# PT1911 Sights



## tekhead1219 (May 16, 2008)

Does anyone know if the PT1911 Heine sights can be replaced with 3 dot sights? Have purchased this handgun and like the gun but not the sights. Any information here would be a help.


----------



## tekhead1219 (May 16, 2008)

Anyone??


----------



## Shipwreck (Jan 26, 2006)

I don't like those sights either.

I am not sure if those sights have their own cut (Heine) or Novak cut.

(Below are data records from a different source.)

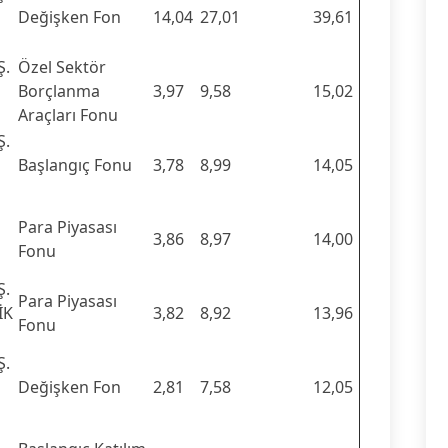
Değişken Fon
14,04
27,01
39,61
Ş.
Özel Sektör
Borçlanma
3,97
9,58
15,02
Araçları Fonu
Ş.
Başlangıç Fonu
3,78
8,99
14,05
Para Piyasası
3,86
8,97
14,00
Fonu
Ş.
Para Piyasası
İK
3,82
8,92
13,96
Fonu
Ş.
Değişken Fon
2,81
7,58
12,05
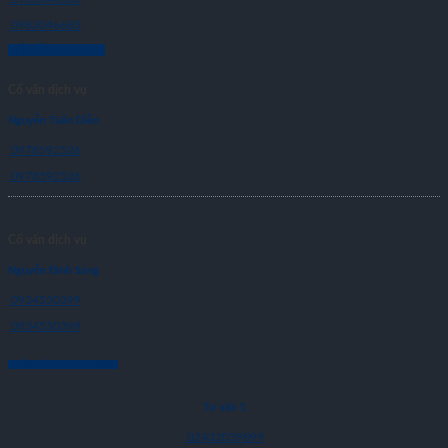
0983046683
CỐ VẤN DỊCH VỤ
Cố vấn dịch vụ
Nguyễn Tuấn Diễn
0978592526
0978592526
Cố vấn dịch vụ
Nguyễn Đình Sáng
0934550399
0934550399
CHĂM SÓC KHÁCH HÀNG
Tư vấn 1
02432039899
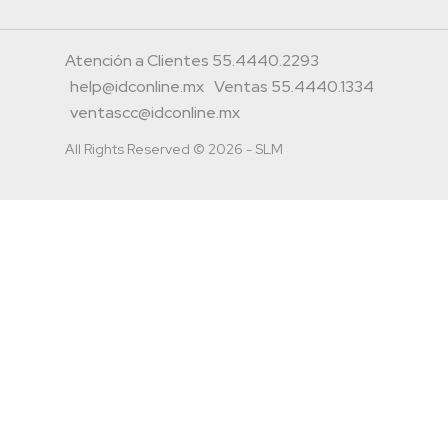
Atención a Clientes 55.4440.2293
help@idconline.mx
Ventas 55.4440.1334
ventascc@idconline.mx
All Rights Reserved © 2026 - SLM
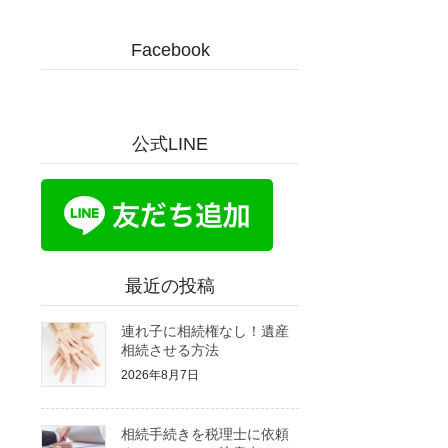
Facebook
公式LINE
最近の投稿
連れ子に相続権なし！遺産
相続させる方法
2026年8月7日
相続手続きを税理士に依頼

I'd go ask at the 1911 forum.


----------



## tekhead1219 (May 16, 2008)

Shipwreck said:


> I don't like those sights either.
> 
> I am not sure if those sights have their own cut (Heine) or Novak cut.
> 
> I'd go ask at the 1911 forum.


Thanks Ship...appreciate the input. Checked the Wilson sight and couldn't find a replacement there. I'll keep looking and asking.


----------



## Shipwreck (Jan 26, 2006)

tekhead1219 said:


> Thanks Ship...appreciate the input. Checked the Wilson sight and couldn't find a replacement there. I'll keep looking and asking.


Go here and ask:

http://forum.m1911.org/


----------



## tekhead1219 (May 16, 2008)

Will have to wait until I get home. Work internet police won't let me open a "Weapons" site. Only way I can figure I snuck in here was because of its .net extension. Thanks though, I will check it out.


----------



## DevilsJohnson (Oct 21, 2007)

Sights are changed pretty easy on a PT1911. The front is a dovetail so one don't have the tenon issue to be afraid of...Both are set with a small Allen screw. 

I have no idea how I missed this thread


----------